Our dad has lived quite an exciting life. He grew up poor in rural Maryland and at a young age decided he would make something of himself and get out. He was the first in his family to go to college, went on to dental school and eventually joined the Air Force to travel and get away. Those are the basic, affirmed facts my brother and I have gathered over the years. Funny thing is, our dad rarely ever tells us stories about the craziness he has encountered; they only come bursting out in a torrent of animated narrative when company is over. His friends, our friends, if anybody besides the four of us are sitting around, he will tell us a story we have never heard before. His stories are usually near death experiences, funny run-ins with locals in a foreign country he lived in or drunken shenanigans he and our mom got into in the military. These stories, almost hyperbolic, though we know they are true, help sharpen the blurry image of our dad’s ante-children life.

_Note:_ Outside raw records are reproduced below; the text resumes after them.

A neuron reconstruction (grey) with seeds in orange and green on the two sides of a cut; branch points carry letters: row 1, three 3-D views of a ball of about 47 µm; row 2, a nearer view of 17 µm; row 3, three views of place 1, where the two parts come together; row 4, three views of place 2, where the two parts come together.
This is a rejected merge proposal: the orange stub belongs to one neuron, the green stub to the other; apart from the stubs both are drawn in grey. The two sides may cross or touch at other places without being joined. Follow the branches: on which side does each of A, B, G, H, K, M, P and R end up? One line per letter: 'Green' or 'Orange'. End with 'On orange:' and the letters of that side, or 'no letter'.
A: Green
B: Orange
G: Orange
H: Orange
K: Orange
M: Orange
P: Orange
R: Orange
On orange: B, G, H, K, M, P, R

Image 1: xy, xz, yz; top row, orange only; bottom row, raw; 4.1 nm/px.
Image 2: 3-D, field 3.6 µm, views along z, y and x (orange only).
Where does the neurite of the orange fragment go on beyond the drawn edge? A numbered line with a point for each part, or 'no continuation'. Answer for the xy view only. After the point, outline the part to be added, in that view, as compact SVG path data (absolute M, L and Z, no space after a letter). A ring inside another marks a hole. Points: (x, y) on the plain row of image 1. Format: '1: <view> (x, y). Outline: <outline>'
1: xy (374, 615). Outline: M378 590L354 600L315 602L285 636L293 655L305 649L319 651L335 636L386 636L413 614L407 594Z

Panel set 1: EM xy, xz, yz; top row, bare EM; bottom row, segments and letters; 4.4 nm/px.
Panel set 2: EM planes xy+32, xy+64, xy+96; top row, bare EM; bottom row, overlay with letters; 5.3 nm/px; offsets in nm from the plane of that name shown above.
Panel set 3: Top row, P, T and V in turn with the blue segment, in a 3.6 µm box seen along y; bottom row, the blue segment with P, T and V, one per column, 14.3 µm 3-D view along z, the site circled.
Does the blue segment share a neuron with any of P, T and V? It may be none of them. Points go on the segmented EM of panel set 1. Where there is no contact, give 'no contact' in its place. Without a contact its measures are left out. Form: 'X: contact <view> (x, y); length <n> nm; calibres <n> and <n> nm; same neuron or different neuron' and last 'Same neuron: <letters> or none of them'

He has a story about his fishing boat getting frozen in the Alaskan Yukon River and almost freezing to death. He has another about it flipping in the same river and nearly drowning. Stories about bear hunting and being caught with an angry black bear charging at him; getting dooped into going out with a psychotic guide in Utah who had no idea what he was doing and nearly shot the entire group; leaving his Jeep with some locals on the banks of a river in the Philippians only to come back to it stripped completely to its frame; he and our mom drunk driving from police in Turkey; drinking with some random Frenchmen in a bar in Germany to be later invited back to their castle to stay for weeks. The stories go on and on and are unrelentingly detailed. They are equally unbelievable. My brother and I know they are true, though, because our dad is a truly modest soul. We look to our mom for confirmation, and she just looks and shrugs as if she’s astonished they have made it out of these situations alive.
I cannot figure out why these stories only come out in the presence of company. These people never ask for stories, and neither do my brother and I. We never ask to hear any when it is just us four either, I’m not sure why. It’s just something our family does.